- [ABOUT THIS TASK]:
Where a line of the material includes the string "labels", copy that line.

*** INPUT DATA ***

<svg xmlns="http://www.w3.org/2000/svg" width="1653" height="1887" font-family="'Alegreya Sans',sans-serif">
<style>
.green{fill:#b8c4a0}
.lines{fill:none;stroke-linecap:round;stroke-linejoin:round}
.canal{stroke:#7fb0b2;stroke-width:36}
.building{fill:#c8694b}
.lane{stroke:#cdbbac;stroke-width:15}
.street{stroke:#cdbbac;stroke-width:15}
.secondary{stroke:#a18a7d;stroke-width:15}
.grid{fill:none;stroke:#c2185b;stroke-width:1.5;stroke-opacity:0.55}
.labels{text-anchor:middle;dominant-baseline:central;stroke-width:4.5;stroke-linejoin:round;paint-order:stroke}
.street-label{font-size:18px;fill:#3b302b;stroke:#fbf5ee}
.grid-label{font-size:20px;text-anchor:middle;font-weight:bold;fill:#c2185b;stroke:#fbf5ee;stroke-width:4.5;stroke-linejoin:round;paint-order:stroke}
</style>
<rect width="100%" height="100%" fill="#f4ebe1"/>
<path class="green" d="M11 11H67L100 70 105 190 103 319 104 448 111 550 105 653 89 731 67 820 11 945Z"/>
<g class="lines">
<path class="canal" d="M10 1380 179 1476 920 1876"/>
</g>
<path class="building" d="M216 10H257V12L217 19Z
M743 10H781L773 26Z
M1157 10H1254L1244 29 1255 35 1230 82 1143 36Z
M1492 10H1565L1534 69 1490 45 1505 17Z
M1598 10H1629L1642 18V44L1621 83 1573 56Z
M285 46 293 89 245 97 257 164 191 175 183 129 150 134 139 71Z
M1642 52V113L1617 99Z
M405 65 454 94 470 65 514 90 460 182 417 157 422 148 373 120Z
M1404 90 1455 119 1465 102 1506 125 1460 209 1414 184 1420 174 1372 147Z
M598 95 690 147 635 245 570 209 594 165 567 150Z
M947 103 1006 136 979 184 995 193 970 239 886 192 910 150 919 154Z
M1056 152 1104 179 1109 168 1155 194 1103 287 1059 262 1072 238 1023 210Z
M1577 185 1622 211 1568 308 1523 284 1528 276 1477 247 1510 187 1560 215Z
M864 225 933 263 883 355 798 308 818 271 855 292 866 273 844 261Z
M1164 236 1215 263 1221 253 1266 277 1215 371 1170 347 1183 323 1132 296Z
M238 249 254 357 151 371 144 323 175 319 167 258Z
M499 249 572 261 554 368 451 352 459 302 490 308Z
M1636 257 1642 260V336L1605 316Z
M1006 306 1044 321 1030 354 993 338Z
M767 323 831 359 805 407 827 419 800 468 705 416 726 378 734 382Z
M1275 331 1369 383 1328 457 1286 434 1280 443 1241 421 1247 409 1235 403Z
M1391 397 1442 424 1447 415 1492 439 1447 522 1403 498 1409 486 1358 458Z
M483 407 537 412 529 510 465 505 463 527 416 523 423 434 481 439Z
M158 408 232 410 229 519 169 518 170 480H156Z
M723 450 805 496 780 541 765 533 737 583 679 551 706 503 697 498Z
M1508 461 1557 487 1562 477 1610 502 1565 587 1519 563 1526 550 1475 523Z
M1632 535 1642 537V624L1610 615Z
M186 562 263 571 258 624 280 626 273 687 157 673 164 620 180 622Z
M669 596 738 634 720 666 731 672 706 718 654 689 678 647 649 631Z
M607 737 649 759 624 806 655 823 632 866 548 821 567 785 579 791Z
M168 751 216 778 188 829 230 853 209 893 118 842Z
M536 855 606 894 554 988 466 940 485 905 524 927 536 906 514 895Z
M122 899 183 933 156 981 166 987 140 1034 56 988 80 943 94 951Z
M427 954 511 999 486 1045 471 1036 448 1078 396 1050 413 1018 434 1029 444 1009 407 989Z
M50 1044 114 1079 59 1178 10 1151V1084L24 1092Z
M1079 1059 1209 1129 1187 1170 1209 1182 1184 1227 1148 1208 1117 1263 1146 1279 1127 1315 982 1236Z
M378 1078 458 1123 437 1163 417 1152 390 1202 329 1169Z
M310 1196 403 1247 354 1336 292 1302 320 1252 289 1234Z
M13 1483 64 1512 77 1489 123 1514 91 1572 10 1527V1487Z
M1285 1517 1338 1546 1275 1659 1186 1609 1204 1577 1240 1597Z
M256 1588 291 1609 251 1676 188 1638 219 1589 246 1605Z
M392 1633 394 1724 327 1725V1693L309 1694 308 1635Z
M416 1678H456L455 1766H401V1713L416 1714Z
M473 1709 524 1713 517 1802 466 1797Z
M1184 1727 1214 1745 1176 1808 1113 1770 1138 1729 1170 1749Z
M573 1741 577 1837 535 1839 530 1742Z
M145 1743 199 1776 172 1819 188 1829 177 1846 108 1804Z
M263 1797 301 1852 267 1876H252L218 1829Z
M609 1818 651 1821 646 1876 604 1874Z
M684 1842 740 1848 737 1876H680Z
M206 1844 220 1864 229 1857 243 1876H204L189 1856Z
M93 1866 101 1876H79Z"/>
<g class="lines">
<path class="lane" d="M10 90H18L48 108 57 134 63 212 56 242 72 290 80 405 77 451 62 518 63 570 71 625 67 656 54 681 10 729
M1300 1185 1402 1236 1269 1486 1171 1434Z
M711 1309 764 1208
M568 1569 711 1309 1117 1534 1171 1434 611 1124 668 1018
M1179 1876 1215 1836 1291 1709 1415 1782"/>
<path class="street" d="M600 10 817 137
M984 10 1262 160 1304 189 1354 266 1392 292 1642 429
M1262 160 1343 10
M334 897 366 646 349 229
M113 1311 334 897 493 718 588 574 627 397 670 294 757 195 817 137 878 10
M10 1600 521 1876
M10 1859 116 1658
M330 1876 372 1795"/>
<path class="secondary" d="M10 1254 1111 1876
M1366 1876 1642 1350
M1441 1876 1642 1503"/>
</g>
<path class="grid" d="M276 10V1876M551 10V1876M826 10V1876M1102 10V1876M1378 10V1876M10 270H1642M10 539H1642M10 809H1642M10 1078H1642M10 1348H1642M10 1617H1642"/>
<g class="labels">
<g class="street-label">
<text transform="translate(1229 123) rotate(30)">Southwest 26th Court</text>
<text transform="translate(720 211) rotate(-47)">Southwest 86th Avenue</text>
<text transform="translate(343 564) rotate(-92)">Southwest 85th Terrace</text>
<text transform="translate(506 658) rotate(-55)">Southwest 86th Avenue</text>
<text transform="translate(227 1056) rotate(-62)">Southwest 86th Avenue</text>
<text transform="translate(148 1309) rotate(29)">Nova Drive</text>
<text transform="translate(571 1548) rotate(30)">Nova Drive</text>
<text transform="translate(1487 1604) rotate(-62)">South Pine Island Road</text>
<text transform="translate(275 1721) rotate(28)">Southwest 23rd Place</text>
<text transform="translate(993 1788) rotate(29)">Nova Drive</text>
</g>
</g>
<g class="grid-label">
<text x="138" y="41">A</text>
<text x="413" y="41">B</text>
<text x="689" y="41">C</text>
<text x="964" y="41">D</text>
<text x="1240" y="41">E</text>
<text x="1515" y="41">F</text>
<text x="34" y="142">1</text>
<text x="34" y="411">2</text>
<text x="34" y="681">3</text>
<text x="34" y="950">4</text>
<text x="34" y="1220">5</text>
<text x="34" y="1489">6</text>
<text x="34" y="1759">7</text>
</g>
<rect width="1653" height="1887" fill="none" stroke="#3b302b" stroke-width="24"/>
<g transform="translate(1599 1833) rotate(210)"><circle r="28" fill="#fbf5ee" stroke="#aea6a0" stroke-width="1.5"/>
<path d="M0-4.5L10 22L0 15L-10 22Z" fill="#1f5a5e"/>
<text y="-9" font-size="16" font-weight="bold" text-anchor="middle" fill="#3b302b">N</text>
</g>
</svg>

***

- [COMPLETED TASK]:
.labels{text-anchor:middle;dominant-baseline:central;stroke-width:4.5;stroke-linejoin:round;paint-order:stroke}
<g class="labels">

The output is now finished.